A number of experienced Pennsylvania anglers, in addition to fishing writers such as Charles Meck and Dwight Landis, have described Rock Run, a tributary of Lycoming Creek in north-central PA, as the most beautiful, spectacular, and picturesque trout stream in Pennsylvania, a state that’s already blessed with an unusual number of scenic waters.
One writer went so far as to place it among the most beautiful trout streams in America; and Backpacker magazine rated the water in 2009 as the “#1 swimming hole” in the U.S., which certainly assured that this stream would rise from the mountains of anonymity.
Rock Run (well-named) had been on my bucket list of streams to fly-fish for a decade, ever since first reading of its beauty.
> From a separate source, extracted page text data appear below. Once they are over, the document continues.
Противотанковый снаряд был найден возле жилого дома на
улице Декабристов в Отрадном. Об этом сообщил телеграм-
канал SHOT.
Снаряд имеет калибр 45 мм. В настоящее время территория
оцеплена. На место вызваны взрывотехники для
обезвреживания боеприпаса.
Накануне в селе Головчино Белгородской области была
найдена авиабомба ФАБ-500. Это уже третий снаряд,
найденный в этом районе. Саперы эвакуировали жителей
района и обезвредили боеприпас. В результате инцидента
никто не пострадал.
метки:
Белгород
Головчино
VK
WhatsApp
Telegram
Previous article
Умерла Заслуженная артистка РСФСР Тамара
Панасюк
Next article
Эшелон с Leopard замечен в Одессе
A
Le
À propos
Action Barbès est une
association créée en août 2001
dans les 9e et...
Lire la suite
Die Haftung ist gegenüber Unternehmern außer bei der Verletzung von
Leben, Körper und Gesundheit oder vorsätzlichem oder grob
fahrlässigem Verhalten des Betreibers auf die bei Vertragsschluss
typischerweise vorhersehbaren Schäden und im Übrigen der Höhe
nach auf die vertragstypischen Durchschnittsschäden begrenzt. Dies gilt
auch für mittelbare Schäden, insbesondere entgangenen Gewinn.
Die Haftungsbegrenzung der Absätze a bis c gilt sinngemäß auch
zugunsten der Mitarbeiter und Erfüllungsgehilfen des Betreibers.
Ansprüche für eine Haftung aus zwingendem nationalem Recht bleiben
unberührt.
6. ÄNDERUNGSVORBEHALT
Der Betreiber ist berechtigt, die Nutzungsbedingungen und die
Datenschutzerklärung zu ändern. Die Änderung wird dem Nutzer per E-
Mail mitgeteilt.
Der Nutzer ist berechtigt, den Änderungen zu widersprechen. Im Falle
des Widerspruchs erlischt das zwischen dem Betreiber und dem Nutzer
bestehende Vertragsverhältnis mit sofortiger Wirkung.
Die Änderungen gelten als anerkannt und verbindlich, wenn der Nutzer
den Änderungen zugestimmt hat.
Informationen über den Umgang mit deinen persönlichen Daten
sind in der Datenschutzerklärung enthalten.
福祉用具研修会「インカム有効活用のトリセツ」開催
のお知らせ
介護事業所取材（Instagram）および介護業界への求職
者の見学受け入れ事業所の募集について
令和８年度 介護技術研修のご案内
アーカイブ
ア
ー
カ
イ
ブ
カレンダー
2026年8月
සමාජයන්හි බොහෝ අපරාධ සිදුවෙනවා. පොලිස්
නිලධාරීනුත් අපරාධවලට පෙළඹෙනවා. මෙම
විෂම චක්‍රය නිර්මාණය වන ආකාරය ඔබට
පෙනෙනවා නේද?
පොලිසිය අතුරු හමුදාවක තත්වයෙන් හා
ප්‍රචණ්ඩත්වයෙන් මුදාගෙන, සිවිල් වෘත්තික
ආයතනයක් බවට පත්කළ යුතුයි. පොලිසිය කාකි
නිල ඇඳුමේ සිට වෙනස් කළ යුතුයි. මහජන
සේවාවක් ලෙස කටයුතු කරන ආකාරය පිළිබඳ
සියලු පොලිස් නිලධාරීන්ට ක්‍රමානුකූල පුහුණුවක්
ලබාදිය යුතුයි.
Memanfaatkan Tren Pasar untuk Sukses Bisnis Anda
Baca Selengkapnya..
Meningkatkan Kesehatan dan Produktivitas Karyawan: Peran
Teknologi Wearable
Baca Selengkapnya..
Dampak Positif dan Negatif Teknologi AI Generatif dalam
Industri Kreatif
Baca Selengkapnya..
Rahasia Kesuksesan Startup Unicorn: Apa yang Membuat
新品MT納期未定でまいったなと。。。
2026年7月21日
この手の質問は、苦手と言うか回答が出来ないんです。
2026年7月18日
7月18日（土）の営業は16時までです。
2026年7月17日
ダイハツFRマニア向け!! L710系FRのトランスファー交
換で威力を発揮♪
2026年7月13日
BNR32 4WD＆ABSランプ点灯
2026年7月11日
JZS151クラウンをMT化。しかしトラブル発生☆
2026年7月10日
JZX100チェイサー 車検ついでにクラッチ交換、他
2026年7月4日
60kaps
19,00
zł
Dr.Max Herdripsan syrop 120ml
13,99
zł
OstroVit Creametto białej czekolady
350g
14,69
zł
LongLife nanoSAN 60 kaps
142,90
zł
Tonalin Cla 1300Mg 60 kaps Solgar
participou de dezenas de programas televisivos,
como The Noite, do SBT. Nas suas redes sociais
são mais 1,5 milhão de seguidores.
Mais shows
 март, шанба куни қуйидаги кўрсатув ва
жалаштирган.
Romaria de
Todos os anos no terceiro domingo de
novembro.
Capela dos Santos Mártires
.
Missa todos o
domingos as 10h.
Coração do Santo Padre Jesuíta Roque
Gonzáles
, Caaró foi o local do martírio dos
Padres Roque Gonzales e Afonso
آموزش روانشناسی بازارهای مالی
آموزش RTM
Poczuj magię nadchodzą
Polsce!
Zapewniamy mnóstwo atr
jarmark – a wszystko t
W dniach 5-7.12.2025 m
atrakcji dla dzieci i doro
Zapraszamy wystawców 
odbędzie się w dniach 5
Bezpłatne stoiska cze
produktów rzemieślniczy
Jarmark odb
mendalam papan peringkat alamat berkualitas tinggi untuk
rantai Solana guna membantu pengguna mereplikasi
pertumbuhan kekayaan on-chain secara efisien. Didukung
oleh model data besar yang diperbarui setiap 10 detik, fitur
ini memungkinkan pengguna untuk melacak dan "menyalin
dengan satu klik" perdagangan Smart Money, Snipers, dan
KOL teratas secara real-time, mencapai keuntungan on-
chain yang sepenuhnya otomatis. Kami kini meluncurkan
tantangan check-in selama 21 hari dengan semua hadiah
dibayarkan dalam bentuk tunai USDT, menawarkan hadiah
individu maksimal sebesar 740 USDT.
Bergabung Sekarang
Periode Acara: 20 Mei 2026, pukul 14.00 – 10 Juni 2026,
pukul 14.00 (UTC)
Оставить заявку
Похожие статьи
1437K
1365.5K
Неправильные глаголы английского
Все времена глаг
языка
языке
Rock Run tumbles from the McIntyre Wild Area of the Loyalsock State Forest, a stream with steep walls and ledges and waterfalls and swirling potholes, with chute-like channels boring through solid bedrock, and with water so clear that sometimes you can see trout hugging the bottom of pools at depths of 25 feet.
The run, whose mid-section waters average about 30 feet wide, has summer channels (or chutes) narrow enough at times to be stepped across, if necessary. The stream has virtually no sediment at all, and gravel can seem like a precious commodity. Rock Run, well-scoured, limits its production of insect hatches and sizeable trout, but to walk it is a fun experience.
When I found several You Tube videos praising this trout stream as a spot for family swimming parties and even for kayaking adventures in spring, I figured I’d better visit the place before popularity killed off its appeal. Other than that, I don’t know why it took so long for me to scratch it from the bucket list.
Actually there was another reason I finally got moving on it. I read more about Elizabeth S. Benjamin (1829-1907) who lived in the village of Ralston at the mouth of Rock Run. Benjamin is now considered, by the likes of fly-fishing historians such as Paul Schullery, to be the first woman in America to have tied flies commercially. Although some of her trout flies are displayed in the American Museum of Fly-Fishing (Manchester, VT), very little is known about this interesting personality.
Perhaps I could find a clue about her existence in Ralston. I made a casual inspection of an old cemetary above the banks of the Lycoming but found no family name of Benjamin among the aging stones. Elizabeth Benjamin had studied the insects that emerged from the trout streams near her home and had watched the habits of anglers in what was once a popular gathering place for those who fished for large brook trout.
Along with her son, who gathered the feathers from local birds, and her husband, who helped in various capacities, Elizabeth established a lucrative fly-tying business in the valley as early as 1853. Today I found no indication of a fly-fishing interest whatsoever. Other than a bald eagle that I saw flying over the Lycoming, the only other positive sign I found was in the local general store.
The woman who clerked at this location, hearing that I was about to climb the mountainous road on my debut at the stream, pointed out a small pack of wet-fly leaders built professionally for the casting of three artificials at a time– a practice that had once been a standard for fishing with wets.
Did I know who built those leaders? They had been acquired long ago, and the woman wanted more of them to sell. I had no idea who might have built those 7′ 6″ and those 9-foot leaders complete with dropper tippets, but ever curious about such matters, I purchased a longer one for later use on the Lycoming.
As I climbed the narrow gravel road (apparently the first visitor of the day), I worried that the rain might drop a tree or heavy branch across the road and cause some problems, but when I saw another intrepid soul parking his vehicle and heading for the run, I decided it was now or never, and I’d do some wet-wading for trout.
The other visitor, named Gene, went swimming in the rain and took a lot of underwater photographs in an amazing pool below a waterfall. It was his first visit to the run, as well. I took it easy on the slick and treacherous rocks and tried unsuccessfully to hook a stocked or wild trout in the rain, in 60-degree water clear as proverbial gin.
I spooked a few fish, but the others would have to wait for me to make another appearance. Maybe in the fall when the leaves are exploding with color. Maybe then, with a little more exploration under my belt, I’ll be able to judge whether this beautiful stream is truly more spectacular than any other fished in Pennsylvania.